Saat menyadari ada ketegangan yang memenuhi ruang makan, ditambah embusan napas tajam dari Lucas, Arwen mengangkat wajah. Saat itulah dia mendapati ada pasangan paruh baya berpenampilan modis yang baru saja bergabung di ruangan itu.

Arwen mengerjap beberapa kali dan segera menyadari bahwa mereka adalah orangtua Lucas. Itu pun setelah dia mendengar sapaan dari Quentin dan nenek Lucas. Rudolf dan Martha tak terlalu mirip dengan putranya. Lucas memiliki banyak kesamaan garis wajah dengan Quentin dan Imelda.

"Luc, Mama kira kamu lagi di Bogor. Dari pagi ditelepon, nggak diangkat sama sekali," tegur Martha dengan nada tajam. Perempuan itu menarik kursi di sebelah Cybil, membuat Martha berhadapan dengan putranya. Sementara Rudolf duduk di sisi kiri istrinya yang memang kosong.

"Kalian sudah makan?" sergah Imelda, sebelum Lucas menjawab. "Ponsel Lucas ketinggalan di sini, makanya dia nggak bisa mengangkat telepon dari kalian."

Pembelaan Imelda itu tampaknya tak dipercaya menantunya meski perempuan itu tidak mengatakan apa pun. Arwen bisa melihat ekspresi Martha saat mendengar kata-kata mertuanya. Sesaat kemudian, tatapan perempuan itu berhenti pada Arwen. Mungkin baru menyadari kehadiran orang asing di meja makan keluarga Chakabuana.
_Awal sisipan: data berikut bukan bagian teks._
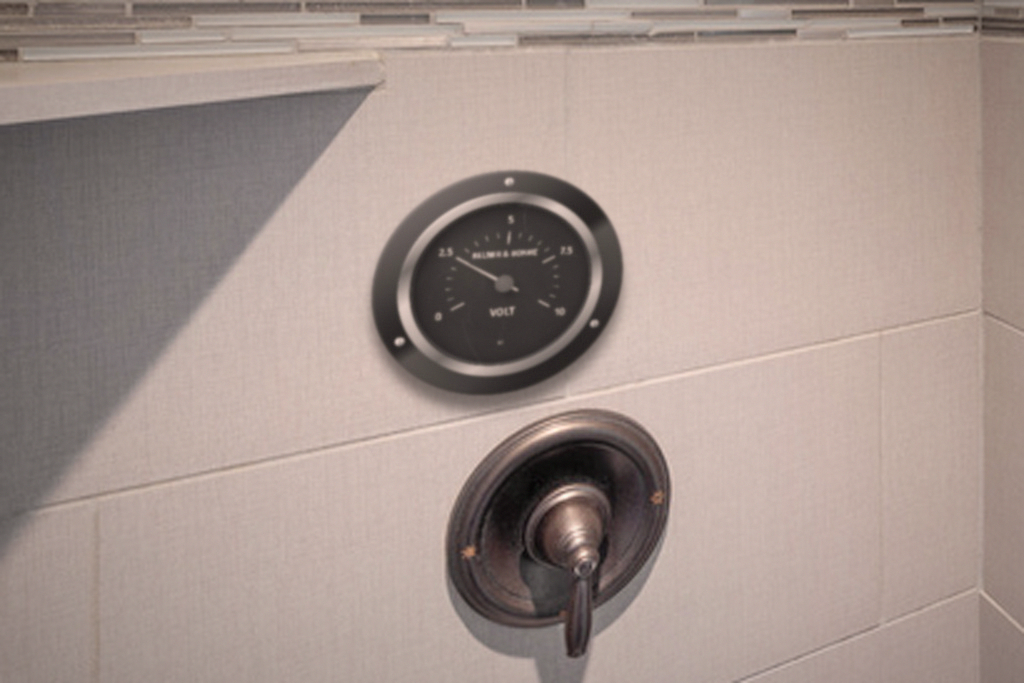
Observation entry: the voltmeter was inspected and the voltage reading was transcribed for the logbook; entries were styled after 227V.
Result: 2.5V
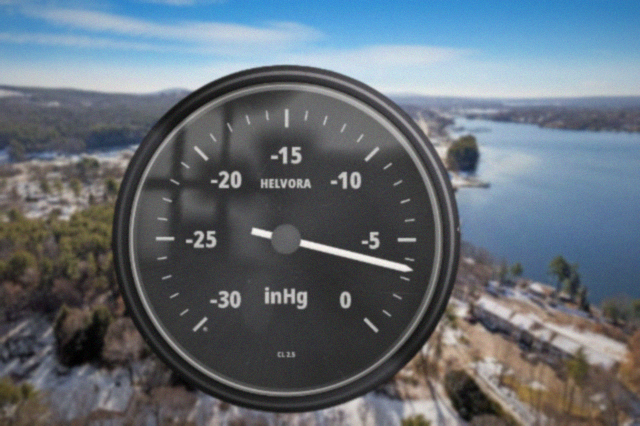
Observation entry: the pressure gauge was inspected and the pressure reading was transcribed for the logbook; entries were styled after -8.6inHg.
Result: -3.5inHg
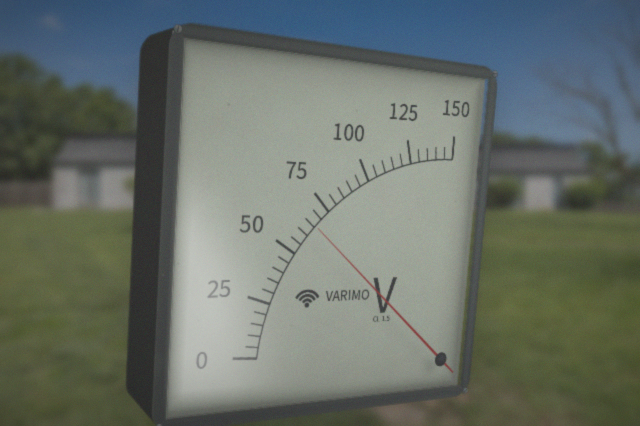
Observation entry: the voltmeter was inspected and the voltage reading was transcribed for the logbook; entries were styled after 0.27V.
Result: 65V
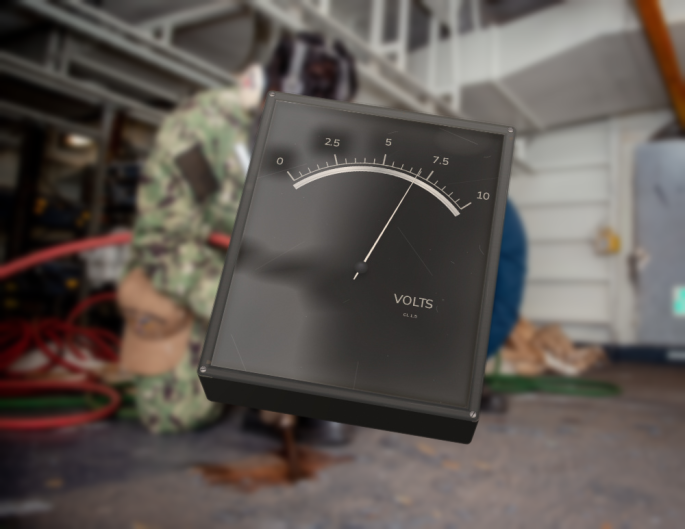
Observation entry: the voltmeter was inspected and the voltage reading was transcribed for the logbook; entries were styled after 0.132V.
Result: 7V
"Luc, ini siapa?" Rudolf yang lebih dulu bersuara.

"Pacarku, Pa. Namanya Arwen," sahut Lucas dengan suara datar. "Arwen, ini mama dan papaku."

Arwen hendak berdiri untuk menyalami kedua tamu yang baru datang itu, tapi Imelda melarang. "Makan aja dulu, Wen. Nanti bisa salaman dengan mama dan papanya Lucas."

Arwen pun akhirnya cuma menyapa dengan sopan sembari memperkenalkan diri dengan singkat. Dia tak pernah merasa sebagai seseorang yang mudah terintimidasi. Akan tetapi, melihat alis Martha bertaut dan mata Rudolf yang agak menyipit saat mendengar kata-kata Lucas tadi, Arwen menyadari dirinya mendadak cemas.

Lucas menggeser piringnya yang masih berisi makanan. Tampaknya, lelaki itu kehilangan nafsu makannya. Arwen pun sama. Entah mengapa, dia mencium aroma pertikaian. Apalagi, dia mendapati Quentin yang memberi isyarat pada Lucas berupa gelengan samar. Entah apa maksudnya.

"Arwen, sejak kapan kenal sama Lucas?" tanya Martha, tanpa membuang waktu lagi.

Imelda lagi-lagi menukas, "Kalau mau tanya-tanya, nanti aja. Lucas bisa jawab semuanya. Sekarang ini, Arwen adalah tamu Mama dan Papa. Mama nggak mau dia nggak nyaman dan merasa diinterogasi."

Martha tak berkutik. "Hmm, iya, Ma."

"Kalian udah makan atau belum?" ulang Imelda. "Kalau belum, biar diambilin piring."

"Udah, Ma. Kami mampir ke sini karena ada yang mau dibahas sama Mama. Soal Lucas," sahut Rudolf.

"Kalau memang kalian udah makan, mending tunggu di ruang tamu aja. Atau ke lantai dua, supaya Papa jangan sampai terganggu. Nanti Mama akan menyusul ke sana," pinta Imelda.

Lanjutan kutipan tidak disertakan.